Semi-Reactive Member
Jun 6, 2012
S Florida
In the past I have had the occasional charging hiccups with genuine LPE6 batteries (no experience with the N version). When the Canon charger won't behave, I use one of my Wasabi chargers and it seems to straighten out whatever was wrong. I recommend doing this out of range of any fuel sources just in case :)
Nov 18, 2012
Li-ion batteries are pretty finicky. Case in point is the Samsung fiasco. There is a lot of circuitry in Canon batteries to prevent it from burning your house down. That being said, humidity, shock from dropping, high ambient temperatures, low ambient temperatures, frequent charging to top off, etc all have a detrimental effect on these batteries. Lithium ion also has a finite number of charge cycles before they are unusable. In fact that degradation starts the first time you charge it up.
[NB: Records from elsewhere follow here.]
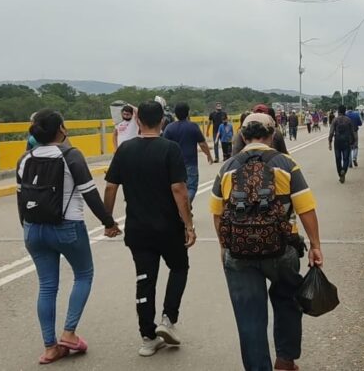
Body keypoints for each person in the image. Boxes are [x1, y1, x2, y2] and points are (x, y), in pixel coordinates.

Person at [210, 113, 323, 371]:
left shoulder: (227, 168)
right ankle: (284, 360)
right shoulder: (286, 164)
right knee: (288, 302)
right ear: (272, 135)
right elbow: (306, 208)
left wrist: (223, 246)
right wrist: (315, 245)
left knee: (249, 318)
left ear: (242, 136)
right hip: (282, 248)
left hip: (238, 254)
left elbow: (217, 214)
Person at [16, 109, 118, 364]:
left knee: (47, 286)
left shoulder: (24, 158)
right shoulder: (70, 156)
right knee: (84, 274)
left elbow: (20, 199)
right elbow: (89, 193)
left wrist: (27, 229)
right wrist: (109, 223)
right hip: (67, 227)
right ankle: (69, 333)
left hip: (33, 229)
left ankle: (50, 347)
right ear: (61, 128)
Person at [104, 101, 197, 357]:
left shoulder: (124, 150)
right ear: (162, 122)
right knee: (179, 267)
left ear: (138, 121)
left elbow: (111, 187)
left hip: (138, 229)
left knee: (145, 279)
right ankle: (168, 319)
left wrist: (108, 222)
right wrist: (188, 225)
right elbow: (179, 190)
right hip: (168, 228)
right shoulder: (170, 149)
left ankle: (147, 337)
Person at [163, 102, 213, 203]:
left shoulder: (169, 128)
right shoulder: (193, 126)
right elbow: (202, 144)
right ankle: (185, 206)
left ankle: (181, 208)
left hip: (173, 163)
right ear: (188, 113)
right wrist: (209, 155)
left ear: (175, 114)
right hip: (190, 163)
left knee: (175, 187)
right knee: (191, 187)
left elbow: (163, 146)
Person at [328, 105, 355, 184]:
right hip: (346, 141)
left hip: (337, 141)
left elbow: (331, 132)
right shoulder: (348, 120)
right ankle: (344, 170)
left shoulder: (335, 120)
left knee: (338, 159)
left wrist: (329, 142)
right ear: (345, 111)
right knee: (346, 158)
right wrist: (353, 141)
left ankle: (340, 174)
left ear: (338, 111)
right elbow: (352, 132)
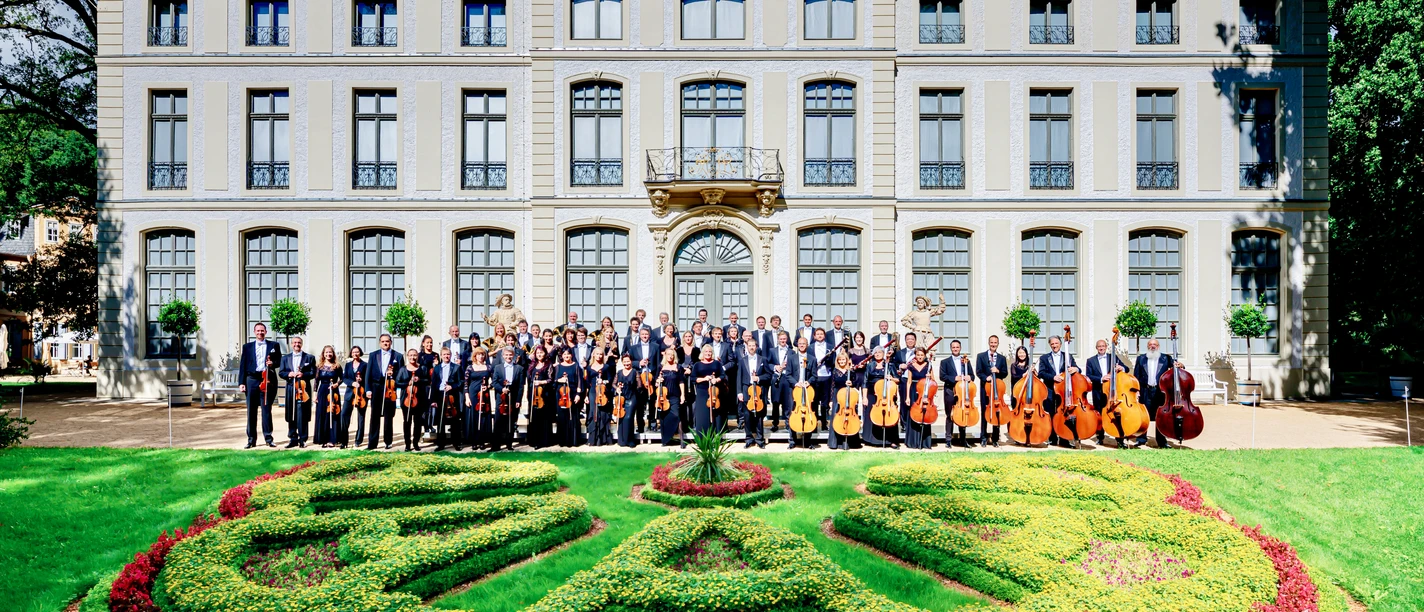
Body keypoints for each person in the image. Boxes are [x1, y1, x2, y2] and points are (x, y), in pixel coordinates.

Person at [238, 322, 283, 449]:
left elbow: (279, 361)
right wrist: (241, 382)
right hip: (251, 379)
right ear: (254, 332)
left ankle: (269, 438)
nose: (260, 333)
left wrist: (272, 363)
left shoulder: (274, 345)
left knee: (266, 410)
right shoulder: (247, 347)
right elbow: (243, 365)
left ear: (266, 332)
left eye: (262, 331)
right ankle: (251, 440)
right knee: (251, 410)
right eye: (258, 331)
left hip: (267, 379)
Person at [1037, 335, 1079, 448]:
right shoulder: (1044, 358)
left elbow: (1076, 368)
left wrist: (1076, 369)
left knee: (1063, 413)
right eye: (1052, 344)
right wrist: (1052, 377)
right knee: (1051, 412)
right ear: (1050, 345)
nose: (1054, 345)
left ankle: (1064, 439)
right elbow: (1041, 373)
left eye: (1056, 343)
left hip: (1064, 390)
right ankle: (1052, 438)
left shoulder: (1068, 356)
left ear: (1060, 344)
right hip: (1050, 389)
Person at [1134, 338, 1175, 448]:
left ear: (1158, 346)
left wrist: (1181, 366)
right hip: (1145, 390)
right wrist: (1136, 391)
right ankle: (1141, 439)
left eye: (1155, 345)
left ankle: (1162, 441)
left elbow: (1176, 369)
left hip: (1160, 391)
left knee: (1160, 416)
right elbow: (1136, 375)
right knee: (1144, 415)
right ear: (1147, 346)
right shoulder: (1141, 358)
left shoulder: (1166, 358)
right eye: (1150, 344)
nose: (1152, 346)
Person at [279, 336, 316, 448]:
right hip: (291, 388)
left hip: (303, 388)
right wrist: (288, 374)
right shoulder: (285, 358)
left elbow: (313, 373)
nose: (297, 344)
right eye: (294, 342)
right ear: (291, 344)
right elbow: (281, 372)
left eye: (299, 342)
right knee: (291, 413)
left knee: (302, 414)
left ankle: (303, 439)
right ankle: (293, 438)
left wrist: (303, 375)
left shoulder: (309, 358)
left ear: (302, 344)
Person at [366, 334, 402, 450]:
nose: (385, 343)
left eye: (387, 341)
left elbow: (402, 375)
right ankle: (372, 443)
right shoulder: (373, 355)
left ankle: (388, 442)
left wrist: (393, 376)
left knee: (388, 416)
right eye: (383, 341)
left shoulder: (398, 356)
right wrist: (368, 389)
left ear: (391, 342)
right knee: (374, 416)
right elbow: (368, 374)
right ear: (379, 343)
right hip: (376, 387)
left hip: (389, 388)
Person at [938, 340, 976, 448]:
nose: (955, 349)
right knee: (950, 415)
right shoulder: (945, 362)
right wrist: (955, 378)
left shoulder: (966, 361)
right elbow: (942, 376)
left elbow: (972, 376)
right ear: (951, 348)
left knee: (963, 414)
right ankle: (948, 440)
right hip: (950, 391)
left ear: (960, 348)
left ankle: (963, 440)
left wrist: (970, 377)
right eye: (953, 347)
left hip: (963, 392)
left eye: (957, 347)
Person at [736, 338, 770, 448]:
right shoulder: (742, 360)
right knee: (747, 415)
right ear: (747, 347)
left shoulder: (763, 359)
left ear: (756, 347)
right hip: (747, 390)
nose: (751, 347)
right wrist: (739, 392)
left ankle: (760, 439)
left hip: (759, 391)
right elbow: (739, 377)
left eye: (753, 345)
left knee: (759, 415)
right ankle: (749, 438)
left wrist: (758, 378)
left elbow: (768, 375)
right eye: (749, 345)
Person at [863, 347, 900, 448]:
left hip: (887, 394)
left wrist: (891, 378)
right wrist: (864, 397)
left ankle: (891, 440)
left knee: (889, 415)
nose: (877, 354)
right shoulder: (870, 366)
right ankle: (872, 440)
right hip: (872, 394)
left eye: (880, 352)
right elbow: (865, 382)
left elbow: (898, 379)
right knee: (872, 416)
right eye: (875, 353)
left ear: (883, 354)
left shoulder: (890, 365)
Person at [392, 349, 429, 451]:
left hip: (419, 399)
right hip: (406, 400)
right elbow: (397, 383)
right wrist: (407, 383)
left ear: (417, 356)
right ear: (407, 356)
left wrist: (419, 380)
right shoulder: (403, 370)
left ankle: (416, 443)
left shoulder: (422, 368)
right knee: (407, 422)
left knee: (417, 422)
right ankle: (407, 444)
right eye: (410, 355)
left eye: (414, 355)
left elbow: (427, 380)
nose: (412, 357)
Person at [976, 335, 1009, 447]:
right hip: (985, 389)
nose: (993, 344)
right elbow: (978, 371)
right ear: (989, 343)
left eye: (995, 342)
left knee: (997, 413)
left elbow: (1005, 373)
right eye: (991, 342)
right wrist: (986, 378)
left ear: (998, 344)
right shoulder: (981, 356)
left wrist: (998, 371)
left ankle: (995, 438)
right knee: (985, 412)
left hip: (997, 390)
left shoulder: (1002, 358)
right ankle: (983, 437)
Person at [488, 346, 522, 451]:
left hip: (513, 396)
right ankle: (496, 445)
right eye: (506, 355)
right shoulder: (498, 367)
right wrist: (502, 389)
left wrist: (518, 400)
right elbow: (494, 382)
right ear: (503, 356)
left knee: (511, 421)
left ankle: (509, 444)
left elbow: (520, 386)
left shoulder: (519, 368)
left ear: (513, 355)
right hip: (501, 397)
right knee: (498, 421)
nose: (508, 356)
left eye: (510, 355)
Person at [827, 351, 862, 450]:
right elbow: (832, 386)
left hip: (848, 396)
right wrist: (831, 400)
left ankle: (849, 442)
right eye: (840, 360)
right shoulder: (835, 371)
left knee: (849, 418)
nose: (842, 361)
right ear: (837, 361)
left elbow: (856, 382)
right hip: (838, 397)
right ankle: (835, 443)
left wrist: (851, 383)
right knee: (836, 418)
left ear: (846, 360)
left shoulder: (851, 371)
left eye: (843, 360)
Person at [786, 337, 817, 449]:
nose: (802, 345)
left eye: (804, 343)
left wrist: (808, 382)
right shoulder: (791, 358)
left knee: (808, 414)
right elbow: (788, 374)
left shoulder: (812, 359)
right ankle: (792, 441)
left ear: (807, 345)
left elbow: (815, 375)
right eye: (800, 343)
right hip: (795, 390)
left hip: (808, 390)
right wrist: (796, 383)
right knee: (793, 414)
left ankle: (808, 441)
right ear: (797, 345)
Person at [902, 347, 935, 449]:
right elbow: (909, 382)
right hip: (913, 391)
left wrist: (929, 377)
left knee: (924, 415)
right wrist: (907, 397)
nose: (920, 357)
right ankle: (913, 442)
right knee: (913, 415)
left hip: (924, 393)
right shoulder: (911, 366)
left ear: (925, 356)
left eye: (922, 355)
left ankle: (924, 442)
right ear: (915, 355)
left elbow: (933, 382)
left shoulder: (928, 365)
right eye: (918, 355)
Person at [432, 346, 463, 451]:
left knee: (454, 421)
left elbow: (461, 382)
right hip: (441, 395)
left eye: (448, 354)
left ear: (451, 355)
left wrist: (452, 386)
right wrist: (434, 400)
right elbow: (434, 385)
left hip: (452, 396)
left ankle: (456, 443)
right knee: (441, 421)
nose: (446, 356)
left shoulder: (456, 367)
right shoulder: (436, 368)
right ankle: (441, 444)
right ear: (441, 356)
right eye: (444, 354)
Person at [690, 345, 724, 437]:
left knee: (715, 414)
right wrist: (704, 379)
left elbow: (722, 375)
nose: (708, 353)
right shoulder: (697, 364)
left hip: (714, 391)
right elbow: (693, 378)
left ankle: (715, 437)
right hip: (702, 391)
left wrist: (716, 380)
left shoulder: (717, 363)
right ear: (703, 353)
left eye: (710, 352)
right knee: (703, 414)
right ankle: (702, 437)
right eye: (706, 351)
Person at [585, 348, 616, 446]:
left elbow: (610, 380)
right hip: (593, 392)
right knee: (593, 413)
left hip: (603, 392)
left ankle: (603, 439)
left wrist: (603, 382)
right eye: (597, 354)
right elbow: (587, 383)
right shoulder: (589, 368)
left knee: (603, 413)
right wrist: (586, 396)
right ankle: (593, 439)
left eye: (601, 354)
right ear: (593, 355)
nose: (599, 356)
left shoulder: (606, 367)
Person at [554, 348, 584, 447]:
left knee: (573, 416)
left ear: (571, 355)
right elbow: (554, 380)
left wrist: (578, 395)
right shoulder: (558, 367)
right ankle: (562, 440)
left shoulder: (576, 366)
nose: (566, 356)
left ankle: (573, 440)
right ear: (561, 356)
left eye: (568, 354)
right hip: (561, 395)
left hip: (572, 394)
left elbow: (580, 381)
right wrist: (559, 380)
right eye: (564, 354)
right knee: (562, 416)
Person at [340, 345, 368, 450]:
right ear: (351, 354)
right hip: (349, 394)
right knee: (344, 415)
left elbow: (367, 378)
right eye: (353, 352)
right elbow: (344, 378)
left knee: (361, 418)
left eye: (357, 352)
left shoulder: (365, 365)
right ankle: (344, 441)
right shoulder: (347, 365)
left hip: (361, 394)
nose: (355, 354)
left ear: (360, 353)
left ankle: (358, 440)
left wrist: (361, 382)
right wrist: (352, 383)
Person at [656, 348, 686, 447]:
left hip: (675, 395)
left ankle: (680, 439)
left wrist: (683, 395)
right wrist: (658, 381)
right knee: (664, 418)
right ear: (665, 355)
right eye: (668, 354)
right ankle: (665, 440)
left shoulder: (678, 367)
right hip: (663, 397)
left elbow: (681, 382)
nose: (670, 356)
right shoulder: (660, 367)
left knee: (676, 416)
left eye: (672, 355)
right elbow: (656, 383)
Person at [526, 345, 555, 449]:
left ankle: (544, 440)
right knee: (534, 417)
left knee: (543, 417)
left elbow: (550, 379)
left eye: (541, 352)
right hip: (533, 394)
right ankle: (534, 440)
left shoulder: (549, 365)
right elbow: (529, 380)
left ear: (545, 353)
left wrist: (541, 382)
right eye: (538, 352)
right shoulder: (532, 365)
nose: (539, 354)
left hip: (544, 394)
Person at [463, 347, 492, 450]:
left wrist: (488, 387)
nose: (480, 356)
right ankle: (474, 441)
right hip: (473, 394)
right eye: (478, 354)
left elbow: (494, 381)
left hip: (485, 395)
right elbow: (466, 384)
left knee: (484, 416)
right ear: (475, 356)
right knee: (474, 417)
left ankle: (482, 441)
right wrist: (467, 397)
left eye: (482, 354)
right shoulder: (470, 368)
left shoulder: (488, 367)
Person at [313, 346, 341, 448]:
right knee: (322, 414)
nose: (328, 354)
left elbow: (342, 378)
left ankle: (332, 439)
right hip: (322, 391)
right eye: (326, 352)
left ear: (333, 354)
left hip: (333, 391)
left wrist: (336, 384)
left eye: (330, 352)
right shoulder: (319, 366)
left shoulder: (337, 366)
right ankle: (323, 439)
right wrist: (314, 395)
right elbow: (316, 381)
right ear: (323, 354)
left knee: (333, 414)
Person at [769, 331, 795, 432]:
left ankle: (788, 423)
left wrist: (787, 366)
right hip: (777, 378)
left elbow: (794, 365)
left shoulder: (792, 352)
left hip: (787, 378)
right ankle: (775, 423)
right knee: (775, 402)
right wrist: (776, 367)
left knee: (788, 402)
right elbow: (768, 364)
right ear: (778, 340)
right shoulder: (772, 350)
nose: (783, 341)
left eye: (784, 339)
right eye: (781, 339)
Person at [614, 354, 641, 447]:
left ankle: (630, 440)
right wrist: (617, 388)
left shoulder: (635, 372)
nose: (626, 363)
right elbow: (614, 384)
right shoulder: (619, 372)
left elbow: (639, 385)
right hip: (622, 397)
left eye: (628, 361)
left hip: (632, 396)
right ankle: (622, 440)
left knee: (629, 417)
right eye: (624, 361)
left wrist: (632, 387)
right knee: (621, 416)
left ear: (631, 362)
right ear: (622, 362)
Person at [1009, 346, 1032, 445]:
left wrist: (1034, 372)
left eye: (1023, 352)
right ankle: (1018, 435)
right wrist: (1023, 376)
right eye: (1020, 353)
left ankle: (1030, 435)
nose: (1021, 354)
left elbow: (1037, 377)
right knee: (1017, 416)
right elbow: (1014, 377)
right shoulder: (1014, 365)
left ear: (1026, 354)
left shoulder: (1030, 366)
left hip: (1029, 395)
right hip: (1017, 394)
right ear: (1017, 354)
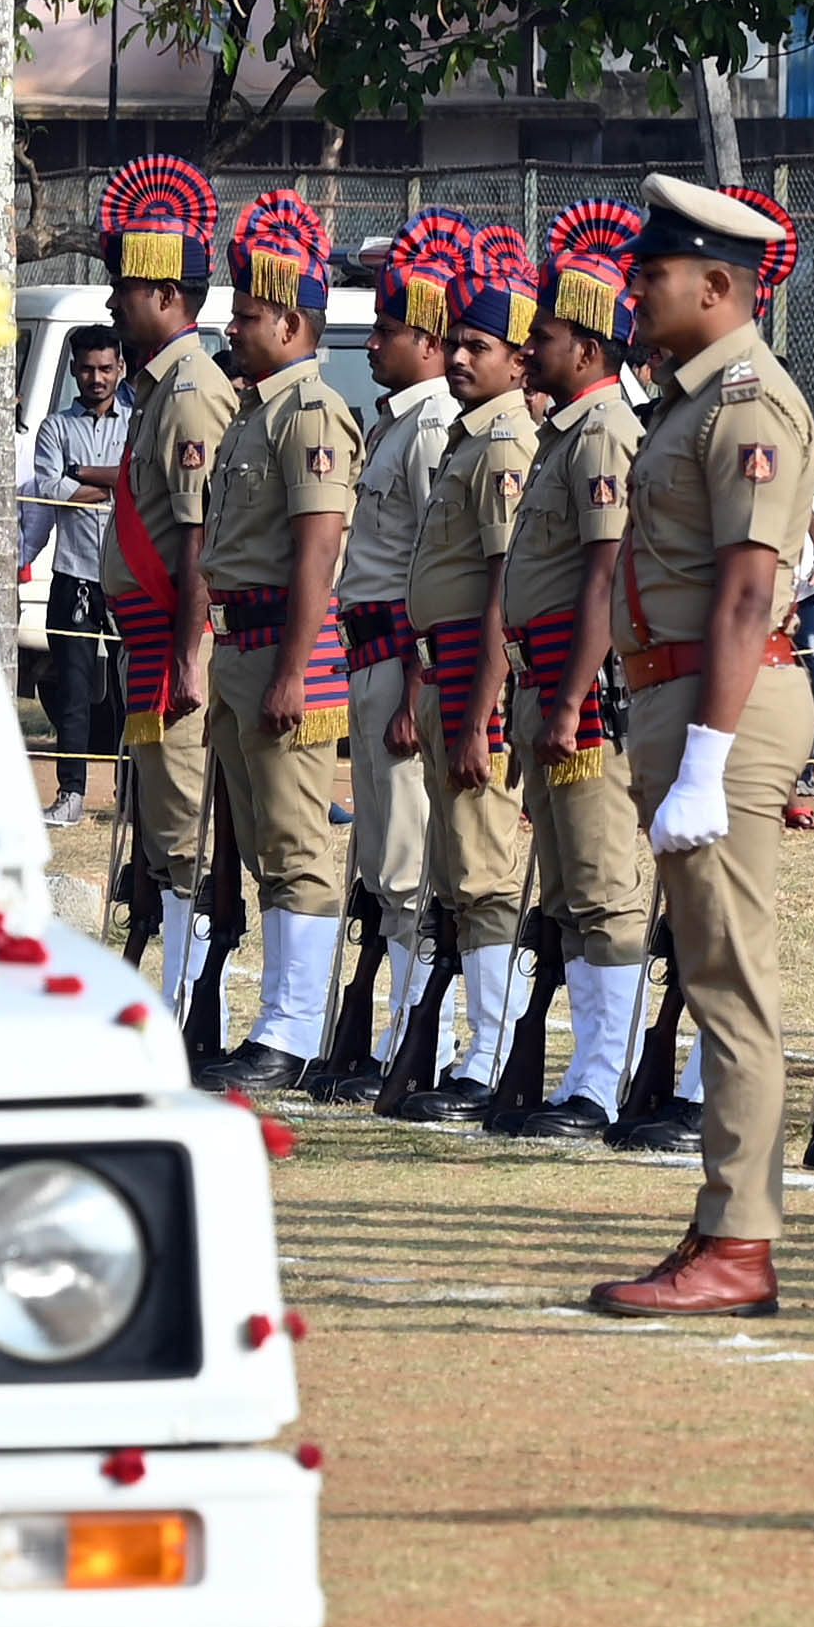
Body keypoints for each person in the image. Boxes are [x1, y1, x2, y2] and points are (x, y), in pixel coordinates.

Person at [583, 177, 814, 1319]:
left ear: (717, 286)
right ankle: (721, 1220)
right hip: (684, 699)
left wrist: (704, 760)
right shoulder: (690, 400)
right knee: (711, 971)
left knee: (729, 982)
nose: (634, 288)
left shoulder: (746, 401)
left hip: (720, 704)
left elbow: (744, 594)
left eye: (656, 274)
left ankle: (741, 1242)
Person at [491, 203, 655, 1138]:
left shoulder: (600, 435)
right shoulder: (566, 433)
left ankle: (604, 1079)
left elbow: (606, 568)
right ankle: (584, 1074)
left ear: (587, 347)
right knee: (565, 888)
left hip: (580, 691)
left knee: (600, 885)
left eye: (545, 335)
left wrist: (566, 696)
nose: (533, 346)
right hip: (546, 682)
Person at [192, 197, 365, 1084]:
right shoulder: (256, 411)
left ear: (291, 321)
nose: (234, 322)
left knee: (296, 846)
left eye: (250, 313)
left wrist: (295, 668)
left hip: (281, 650)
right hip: (240, 647)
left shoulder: (311, 414)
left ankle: (294, 1032)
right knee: (260, 845)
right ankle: (276, 1019)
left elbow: (317, 550)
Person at [388, 229, 548, 1122]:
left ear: (518, 361)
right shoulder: (467, 439)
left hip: (476, 678)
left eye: (476, 347)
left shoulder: (501, 447)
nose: (455, 357)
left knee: (484, 872)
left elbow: (498, 588)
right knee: (455, 866)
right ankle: (475, 1045)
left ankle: (489, 1053)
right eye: (454, 343)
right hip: (446, 674)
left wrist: (483, 709)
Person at [329, 217, 473, 1098]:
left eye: (386, 331)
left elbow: (433, 564)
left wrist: (421, 682)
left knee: (412, 864)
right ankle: (393, 1038)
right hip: (371, 657)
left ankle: (421, 1036)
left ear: (427, 341)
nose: (373, 342)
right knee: (384, 858)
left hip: (401, 662)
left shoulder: (429, 431)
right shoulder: (395, 424)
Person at [100, 165, 245, 1017]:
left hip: (176, 646)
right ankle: (183, 996)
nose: (115, 302)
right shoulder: (160, 392)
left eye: (126, 287)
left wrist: (190, 655)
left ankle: (200, 1006)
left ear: (163, 293)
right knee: (163, 826)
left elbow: (198, 538)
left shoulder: (190, 396)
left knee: (186, 828)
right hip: (152, 638)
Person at [25, 325, 140, 816]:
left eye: (106, 368)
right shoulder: (54, 428)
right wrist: (109, 483)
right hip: (73, 575)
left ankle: (132, 795)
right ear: (74, 369)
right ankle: (70, 793)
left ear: (121, 369)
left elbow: (137, 481)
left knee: (129, 689)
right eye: (88, 368)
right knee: (72, 690)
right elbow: (50, 491)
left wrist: (83, 475)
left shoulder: (137, 424)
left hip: (127, 575)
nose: (97, 378)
Not all batteries are the same either. The tolerances during manufacturer dictate the useful life and while canon goes to great lengths to test their cells before selling them (unlike some Chinese equivalents) they do vary in longevity. Losing a green dot doesn't indicate a bad better though. Just that it's lost about 1/3 of its life.

If you can try another charger you might be able to determine if it's the charger having the comes issues or if it's the battery. I recall reading something about an issue with earlier chargers but I can't seem to locate the service bulletin.